Segment Open

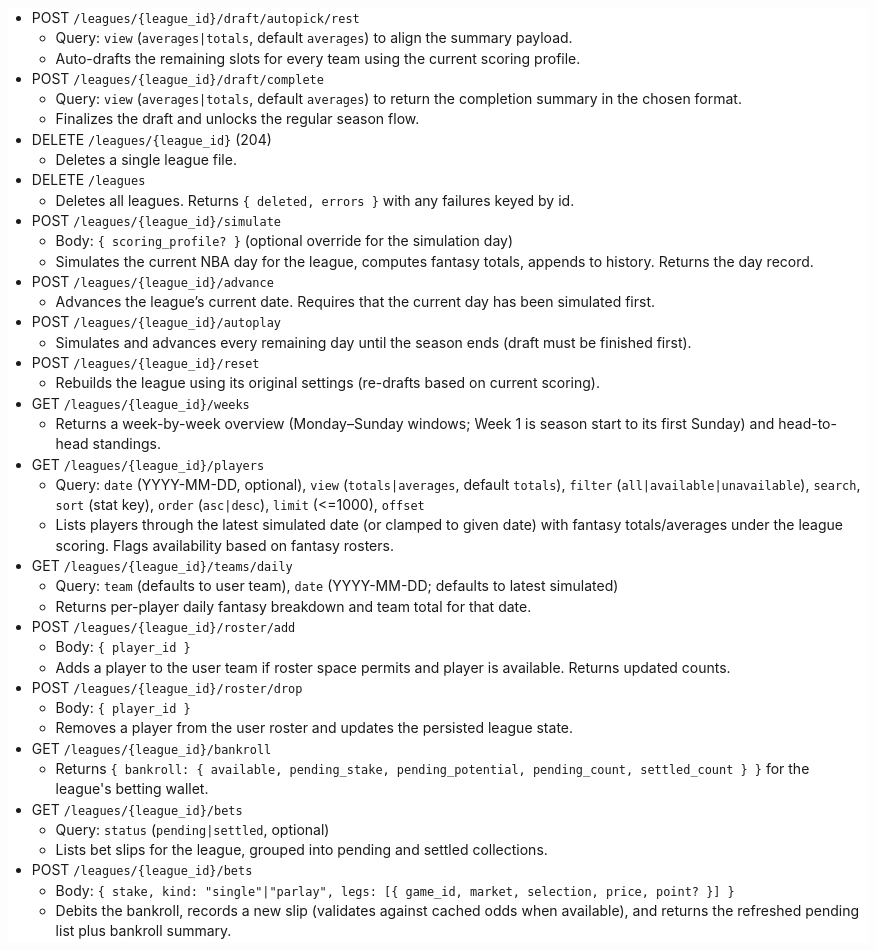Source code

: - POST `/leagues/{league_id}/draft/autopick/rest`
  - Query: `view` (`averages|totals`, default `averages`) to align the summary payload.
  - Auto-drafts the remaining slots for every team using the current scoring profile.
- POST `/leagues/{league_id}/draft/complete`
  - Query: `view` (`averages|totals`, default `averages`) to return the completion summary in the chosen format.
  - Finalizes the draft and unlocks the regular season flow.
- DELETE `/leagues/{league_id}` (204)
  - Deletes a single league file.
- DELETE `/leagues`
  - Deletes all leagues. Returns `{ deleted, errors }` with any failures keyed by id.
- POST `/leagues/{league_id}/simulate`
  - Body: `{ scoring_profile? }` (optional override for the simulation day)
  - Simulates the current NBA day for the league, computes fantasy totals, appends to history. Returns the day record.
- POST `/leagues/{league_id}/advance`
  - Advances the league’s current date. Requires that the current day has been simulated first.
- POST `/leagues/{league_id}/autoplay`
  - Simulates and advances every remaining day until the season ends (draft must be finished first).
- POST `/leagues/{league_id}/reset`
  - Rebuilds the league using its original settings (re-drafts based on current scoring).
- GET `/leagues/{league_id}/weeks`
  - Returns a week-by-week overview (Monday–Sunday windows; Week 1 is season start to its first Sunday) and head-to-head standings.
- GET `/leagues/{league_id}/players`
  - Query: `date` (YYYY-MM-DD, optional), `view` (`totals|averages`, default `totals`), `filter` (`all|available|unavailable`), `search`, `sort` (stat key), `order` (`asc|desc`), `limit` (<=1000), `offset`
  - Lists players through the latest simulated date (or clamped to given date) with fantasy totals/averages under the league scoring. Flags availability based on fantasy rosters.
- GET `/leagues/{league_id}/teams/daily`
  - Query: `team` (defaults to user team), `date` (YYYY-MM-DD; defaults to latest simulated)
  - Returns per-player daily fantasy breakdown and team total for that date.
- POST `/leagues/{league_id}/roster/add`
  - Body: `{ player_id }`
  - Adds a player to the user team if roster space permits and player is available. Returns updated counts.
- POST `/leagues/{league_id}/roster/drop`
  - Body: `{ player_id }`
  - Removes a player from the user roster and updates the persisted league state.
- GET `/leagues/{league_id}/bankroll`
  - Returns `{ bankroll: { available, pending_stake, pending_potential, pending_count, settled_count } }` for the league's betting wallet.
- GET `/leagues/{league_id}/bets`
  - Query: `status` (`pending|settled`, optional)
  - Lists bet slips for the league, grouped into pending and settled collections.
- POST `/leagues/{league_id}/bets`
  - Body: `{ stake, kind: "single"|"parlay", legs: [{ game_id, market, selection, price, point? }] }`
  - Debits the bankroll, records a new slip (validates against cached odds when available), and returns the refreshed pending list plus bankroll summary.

Segment Closed

Extract every line of the records above that contains the word "based".

  - Rebuilds the league using its original settings (re-drafts based on current scoring).
  - Lists players through the latest simulated date (or clamped to given date) with fantasy totals/averages under the league scoring. Flags availability based on fantasy rosters.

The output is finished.